--- Listed entries Enclosed Below ---
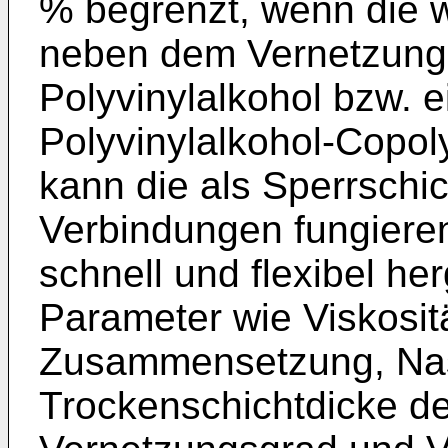
% begrenzt, wenn die
neben dem Vernetzungs
Polyvinylalkohol bzw. 
Polyvinylalkohol-Copol
kann die als Sperrsch
Verbindungen fungiere
schnell und flexibel he
Parameter wie Viskosit
Zusammensetzung, Na
Trockenschichtdicke de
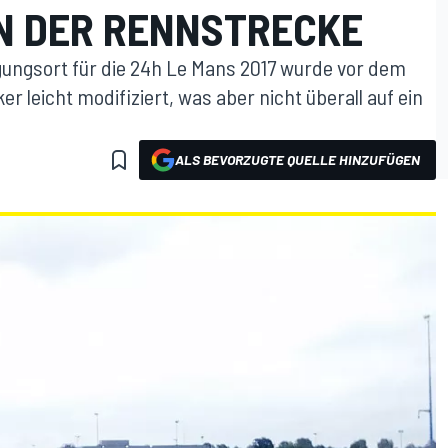
N DER RENNSTRECKE
agungsort für die 24h Le Mans 2017 wurde vor dem
r leicht modifiziert, was aber nicht überall auf ein
ALS BEVORZUGTE QUELLE HINZUFÜGEN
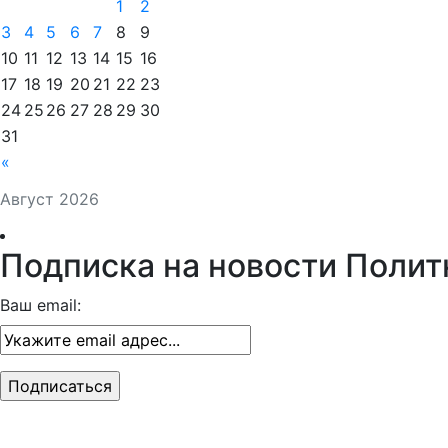
1
2
3
4
5
6
7
8
9
10
11
12
13
14
15
16
17
18
19
20
21
22
23
24
25
26
27
28
29
30
31
«
Август 2026
Подписка на новости Полит
Ваш email:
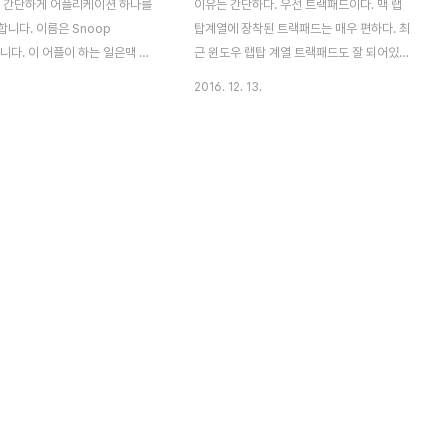
 간단하게 어플리케이션 하나를
이유는 간단하다. 우선 트랙패드이다. 맥 랩
니다. 이름은 Snoop
탑계열에 장착된 트랙패드는 매우 편하다. 최
 입니다. 이 어플이 하는 일은맥 사
근 윈도우 랩탑 계열 트랙패드도 잘 되어있다
을 켤때마다맥에 장착된 카메라
고 하지만 아직까지 맥에 비하면 감도나 활용
2016. 12. 13.
줍니다. 그래서 용도는 1. 평범
성에서 떨어지는 듯 하다. 얼마나 편하면 집
상적인 모습 촬영 2. 도난 후 범
에서 마우스가 있음에도 종종 트랙패드를 이
영(?)입니다ㅋㅋ 앱스토어를 통해
용하기도 한다. 이런 장점 덕분에 노트북을
을 저장할 폴더를 정합니다. 2번
들고 다닐때 마우스까지 휴대할 필요가 없다.
일단 클라우드 폴더에 저장을 합
그리고 혹여나 협소한 공간에서는 활용 할때
edrive를 이용합니다. 지정을 하
도 매우 용이하다. 게다가 2015년도부터 장
Images라는 폴더가 생기고여기에
착된 포스 터치는 매우 편리하다. 웹서핑이나
다. 바로 이렇게요! 저의 오징
PDF파일을 보다 궁금한 것이 있으면 드래그
은오징어로 대체했습니다!!ㅋㅋ
후 꾸~욱 누르기만 하면 사전이 나온다. 너무
동이되므로 일상생활 속 자신의
편하다. 두번째는 배터리.맥 랩탑계열은 동급
의 모습을 찍을 수 있습니다.(물
노트북들 중에서 배터리가 오래가는 편이다.
 연결된 환경이어야 합니다) 다운
공식 홈페이지에서 내가 쓰는 모델인 맥북프
크로 ..
로 레티나 13인치..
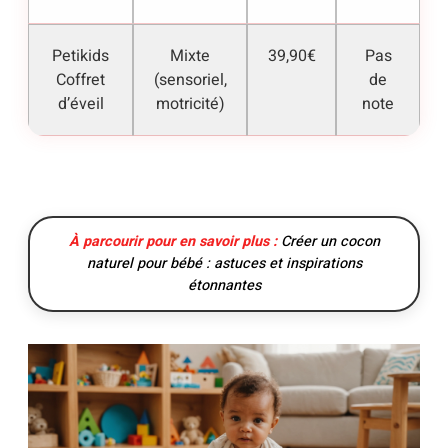
Petikids
Mixte
39,90€
Pas
Coffret
(sensoriel,
de
d’éveil
motricité)
note
À parcourir pour en savoir plus :
Créer un cocon
naturel pour bébé : astuces et inspirations
étonnantes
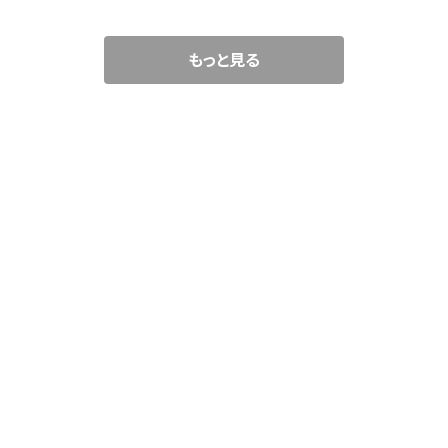
もっと見る
CATEGORY
WEAR
TOPS
ACCESSORY
PANTS
NECKLACE
GOODS
SKIRT
PIERCE
BAG
SHOES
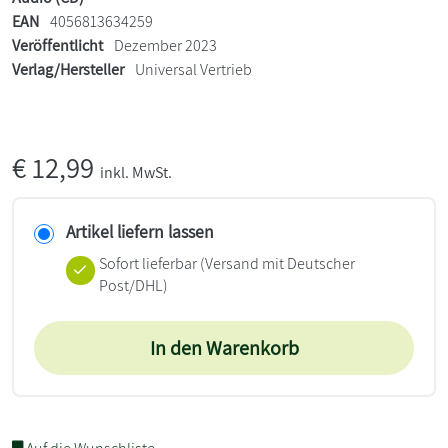
EAN
4056813634259
Veröffentlicht
Dezember 2023
Verlag/Hersteller
Universal Vertrieb
€
12,99
inkl. MwSt.
Artikel liefern lassen
Sofort lieferbar
(Versand mit Deutscher
Post/DHL)
In den Warenkorb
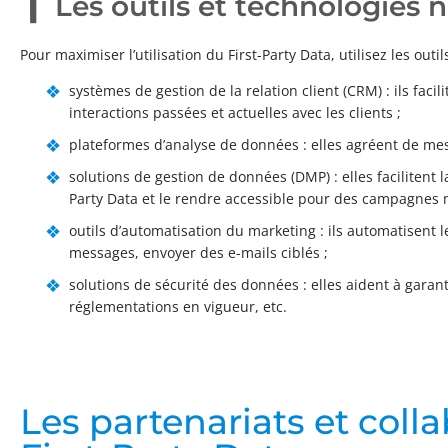
Les outils et technologies 
Pour maximiser l’utilisation du First-Party Data, utilisez les outil
systèmes de gestion de la relation client (CRM) : ils faci
interactions passées et actuelles avec les clients ;
plateformes d’analyse de données : elles agréent de mes
solutions de gestion de données (DMP) : elles facilitent l
Party Data et le rendre accessible pour des campagnes m
outils d’automatisation du marketing : ils automatisent
messages, envoyer des e-mails ciblés ;
solutions de sécurité des données : elles aident à garant
réglementations en vigueur, etc.
Les partenariats et col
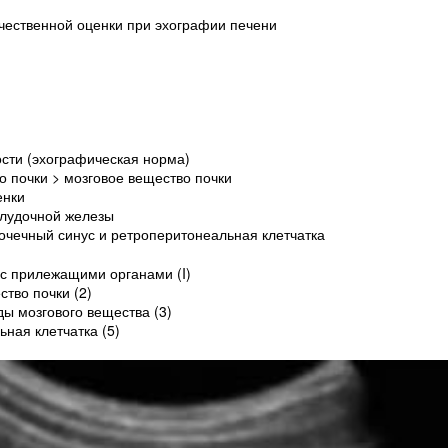
чественной оценки при эхографии печени
сти (эхографическая норма)
о почки > мозговое вещество почки
енки
лудочной железы
чечный синус и ретроперитонеальная клетчатка
с прилежащими органами (I)
тво почки (2)
ды мозгового вещества (3)
ная клетчатка (5)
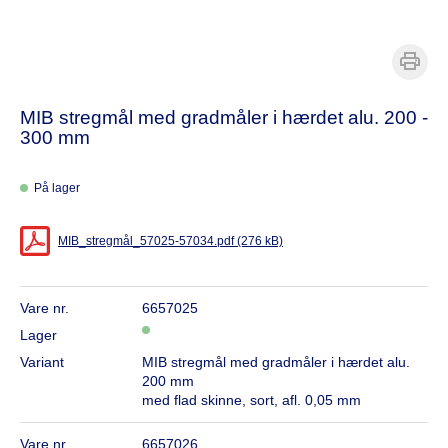
MIB stregmål med gradmåler i hærdet alu. 200 -
300 mm
På lager
MIB_stregmål_57025-57034.pdf (276 kB)
Vare nr.
6657025
Lager
Variant
MIB stregmål med gradmåler i hærdet alu.
200 mm
med flad skinne, sort, afl. 0,05 mm
Vare nr.
6657026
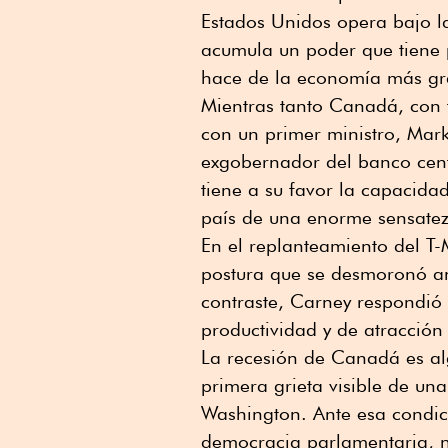
Estados Unidos opera bajo l
acumula un poder que tiene 
hace de la economía más gra
Mientras tanto Canadá, con t
con un primer ministro, Mark 
exgobernador del banco cent
tiene a su favor la capacida
país de una enorme sensatez
En el replanteamiento del T
postura que se desmoronó a
contraste, Carney respondió 
productividad y de atracción 
La recesión de Canadá es al
primera grieta visible de una
Washington. Ante esa condic
democracia parlamentaria, ni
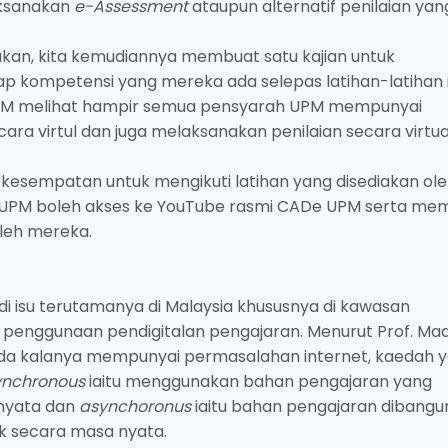
ksanakan
e-Assessment
ataupun alternatif penilaian yan
ukan, kita kemudiannya membuat satu kajian untuk
p kompetensi yang mereka ada selepas latihan-latihan i
PM melihat hampir semua pensyarah UPM mempunyai
ra virtul dan juga melaksanakan penilaian secara virtua
rkesempatan untuk mengikuti latihan yang disediakan ol
 UPM boleh akses ke YouTube rasmi CADe UPM serta memi
oleh mereka.
di isu terutamanya di Malaysia khususnya di kawasan
enggunaan pendigitalan pengajaran. Menurut Prof. Ma
 ada kalanya mempunyai permasalahan internet, kaedah 
ynchronous
iaitu menggunakan bahan pengajaran yang
 nyata dan
asynchoronus
iaitu bahan pengajaran dibang
ak secara masa nyata.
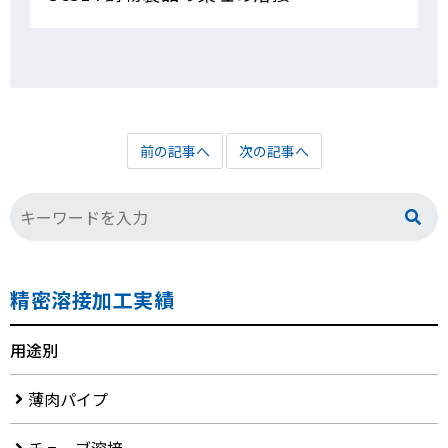
前の記事へ
次の記事へ
精密溶接加工実績
用途別
薄肉パイプ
--- End of Enclosed Listed entries ---
> [Problem]
Exactly the lines from the line containing "En el replanteamiento del T" to the end of the records need to be copied, both ends included, with pictures left out.

> [The answer]
En el replanteamiento del T
postura que se desmoronó a
contraste, Carney respondió 
productividad y de atracción 
La recesión de Canadá es al
primera grieta visible de una
Washington. Ante esa condic
democracia parlamentaria, ni
ksanakan
e-Assessment
ataupun alternatif penilaian yan
ukan, kita kemudiannya membuat satu kajian untuk
p kompetensi yang mereka ada selepas latihan-latihan i
PM melihat hampir semua pensyarah UPM mempunyai
ra virtul dan juga melaksanakan penilaian secara virtua
rkesempatan untuk mengikuti latihan yang disediakan ol
 UPM boleh akses ke YouTube rasmi CADe UPM serta memi
oleh mereka.
di isu terutamanya di Malaysia khususnya di kawasan
enggunaan pendigitalan pengajaran. Menurut Prof. Ma
 ada kalanya mempunyai permasalahan internet, kaedah 
ynchronous
iaitu menggunakan bahan pengajaran yang
 nyata dan
asynchoronus
iaitu bahan pengajaran dibang
ak secara masa nyata.
前の記事へ
次の記事へ
精密溶接加工実績
用途別
薄肉パイプ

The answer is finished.